Portrait of a Lady (1968)

Portrait of a Lady (1968) starring Richard Chamberlain, Suzanne Neve, Edward Fox, Ed Bishop, James Maxwell, Rachel Gurney, Sarah Brackett, and Kathleen Byron.

 I recently read and reviewed Henry James' Portrait of a Lady. This is the film adaptation my library had. It is a six-part miniseries from 1968--a BBC production. So even though James is an American author, this is a British production of his work. The book begins and ends in England, so that makes sense to me.

If you are looking for a production that stays true to the original, then this miniseries is for you. It hasn't been that long since I read the book, and, I can tell you that I recognized lines of dialogue as coming straight from the book.

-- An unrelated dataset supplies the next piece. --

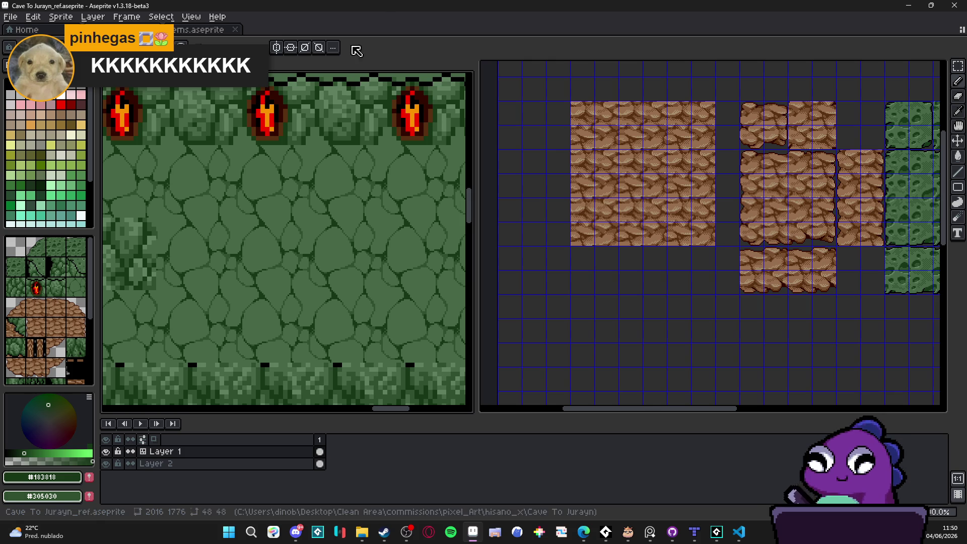
Paint dark green into a crack junction, repainting one stray pixel light green.
scroll(223, 249, up, 4)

Isabel Archer, the heroine, seeks to see the world and make her own path. At first she is greatly helped by her aunt and cousin. Ralph, the cousin, becomes one of her best friends. He is her biggest advocate. He convinces his father--her uncle--to leave her a lot of money in his will. He does. And she uses that money to see much. Unfortunately, she's now become even more vulnerable. Gilbert Osmond, for example, wants to marry her for her MONEY. Her money will make him a man. Of course, his idea of a perfect wife is a woman with no thoughts, ideas, opinions of her own. And absolutely she must be void of all gumption and independence. Her money may be his salvation. But the marriage may prove her undoing. But Isabel doesn't take marriage lightly. And though she realizes after the fact that her charming suitor is a monster, she's in it for better or worse. But that doesn't mean she won't follow her heart, her conscience. The same conscience that won't let her leave him, is the same one that calls to her that she must attend her dying cousin's deathbed no matter what her husband dictates.

I definitely enjoyed this 1968 production. It is almost six hours in length. I will admit that it looks like an "old" production. You can definitely tell the difference between a BBC production say from the 60s or 70s and one from the 2000s. But I appreciate that nothing has been added to make it more dramatic and appealing. I have not seen the 1996 production, but it describes itself as sensual.

© 2017 Becky Laney of Becky's Book Reviews


Joy Weese Moll said...

I don't think I've seen either version. Sounds interesting.

hopeinbrazil said...

Thanks for this review. I have yet to read the book, but I'll look for this video to supplement my reading.